Invariably (aside from Scharff’s chapter), it’s the now-canon of the North American popular books Manifesta: Young Women, Feminism and the Future (2000); Catching a Wave: Reclaiming Feminism for the 21st Century (2003); Listen Up: Voices from the Next Feminist Generation (1995) and To Be Real: Telling the Truth and Changing the Face of Feminism (1995). No where to be seen is Colonize This!: Young Women of Color on Today’s Feminism (2002).

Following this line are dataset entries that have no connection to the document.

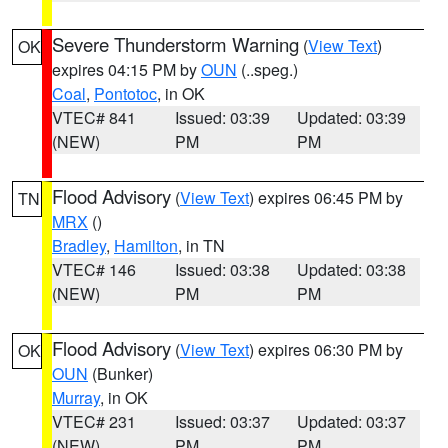
Severe Thunderstorm Warning
(
View Text
)
OK
expires 04:15 PM by
OUN
(..speg.)
Coal
,
Pontotoc
, in OK
VTEC# 841
Issued: 03:39
Updated: 03:39
(NEW)
PM
PM
Flood Advisory
(
View Text
) expires 06:45 PM by
TN
MRX
()
Bradley
,
Hamilton
, in TN
VTEC# 146
Issued: 03:38
Updated: 03:38
(NEW)
PM
PM
Flood Advisory
(
View Text
) expires 06:30 PM by
OK
OUN
(Bunker)
Murray
, in OK
VTEC# 231
Issued: 03:37
Updated: 03:37
(NEW)
PM
PM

Officially published books are cited over long running feminist magazines and blogs, which calls into question the wider politics of publishing, visibility and feminism.* In Andrea Press‘ chapter on young women’s reception to America’s Next Top Model, third wave feminism is rendered in simple terms: “As normally defined, feminists of the third wave seek to avoid second wave’s essentialism, and maintain that the second-wave universalized the perspective of upper-middle-class, white heterosexual women” (p.117). I wrote ‘eeek’ in pencil in the margin. For all the ways this erases the work of women of color, working class and lesbian women of earlier generations, and for the lack of analytical engagement with what new feminisms might be on the ground.** Entrenched in this claim is also the spectre of intergenerational feminist conflict, which some self-declared third wavers are keen to avoid.

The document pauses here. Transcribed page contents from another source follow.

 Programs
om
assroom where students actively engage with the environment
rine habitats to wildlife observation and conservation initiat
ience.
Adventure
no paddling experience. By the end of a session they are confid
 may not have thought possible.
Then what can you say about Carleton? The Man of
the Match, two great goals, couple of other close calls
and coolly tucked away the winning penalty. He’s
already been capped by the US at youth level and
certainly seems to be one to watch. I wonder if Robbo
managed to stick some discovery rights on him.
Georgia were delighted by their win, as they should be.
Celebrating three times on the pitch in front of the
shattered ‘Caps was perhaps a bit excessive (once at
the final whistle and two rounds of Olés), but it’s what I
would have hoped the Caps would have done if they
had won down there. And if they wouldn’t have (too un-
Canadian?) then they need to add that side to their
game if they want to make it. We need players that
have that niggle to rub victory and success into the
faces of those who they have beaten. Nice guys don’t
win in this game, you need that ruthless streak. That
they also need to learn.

In sum, New Femininities. Postfeminism, Neoliberalism and Subjectivity is a compelling read which arms its readers with a critical toolkit to understand contemporary gender and media formations. It’s no introductory or primer text, but does open up abstract ideas through closely argued empirical chapters and calls attention to the need to understand neoliberalism as a gendered, cultural logic, and postfeminism as a disciplinary discourse which attempts to shapes what it means to be a ‘woman’ today. I’d like to read this book alongside Gendering the Recession: Media and Culture in an Age of Austerity (2014) to map any potential connections. I’d also like to see future volumes of this kind include historical critique within their scope: reading new media culture and theory alongside earlier, grassroots/academic articulations by feminists, to further integrate the claims of the ‘new’, to challenge canon thinking and easy definitions of what feminism ‘is’, and to create more supple bridges across feminist theory and media making.
* One of the strongest feminist print magazines for contemporary feminist theory and grassroots politics is Make/Shift
** Interesting enough, when searching for links to put into this review, I notice Prof. Press has a new book out called Feminism LOL: Media Culture and “Feminism on the Ground” in a Postfeminist Age – drawing on interviews with men and women of different ages and class backgrounds about feminist issues and their representation in the media. I look forward to reading this too!